▶ _Extracted information_

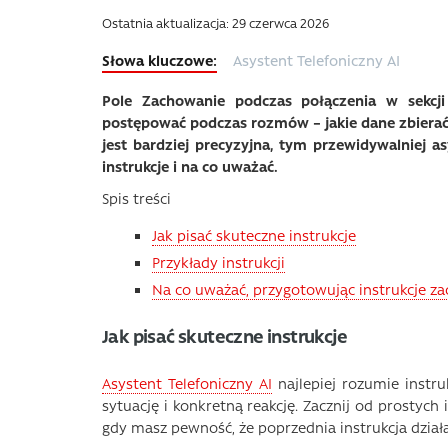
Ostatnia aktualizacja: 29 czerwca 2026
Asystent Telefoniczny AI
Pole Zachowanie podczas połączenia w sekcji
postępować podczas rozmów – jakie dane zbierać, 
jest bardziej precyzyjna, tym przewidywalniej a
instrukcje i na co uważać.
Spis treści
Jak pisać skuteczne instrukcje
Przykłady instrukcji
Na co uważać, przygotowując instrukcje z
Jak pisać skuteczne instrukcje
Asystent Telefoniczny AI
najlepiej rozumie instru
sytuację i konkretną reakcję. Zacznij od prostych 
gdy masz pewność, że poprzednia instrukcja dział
* * *
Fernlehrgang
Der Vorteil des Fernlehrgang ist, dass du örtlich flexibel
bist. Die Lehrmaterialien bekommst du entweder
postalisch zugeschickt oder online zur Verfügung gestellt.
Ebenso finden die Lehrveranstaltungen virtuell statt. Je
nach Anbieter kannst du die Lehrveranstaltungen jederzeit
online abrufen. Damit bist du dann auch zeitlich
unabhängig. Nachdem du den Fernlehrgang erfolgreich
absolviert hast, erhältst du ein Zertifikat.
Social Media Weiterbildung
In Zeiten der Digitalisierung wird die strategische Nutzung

▶ _Work order_
Copy out the lines again word for word, starting with the line containing "Ostatnia aktualizacja: 29 czerwca 2026" and going on through the line containing "gdy masz pewność, że".

▶ _Written solution_
Ostatnia aktualizacja: 29 czerwca 2026
Asystent Telefoniczny AI
Pole Zachowanie podczas połączenia w sekcji
postępować podczas rozmów – jakie dane zbierać, 
jest bardziej precyzyjna, tym przewidywalniej a
instrukcje i na co uważać.
Spis treści
Jak pisać skuteczne instrukcje
Przykłady instrukcji
Na co uważać, przygotowując instrukcje z
Jak pisać skuteczne instrukcje
Asystent Telefoniczny AI
najlepiej rozumie instru
sytuację i konkretną reakcję. Zacznij od prostych 
gdy masz pewność, że poprzednia instrukcja dział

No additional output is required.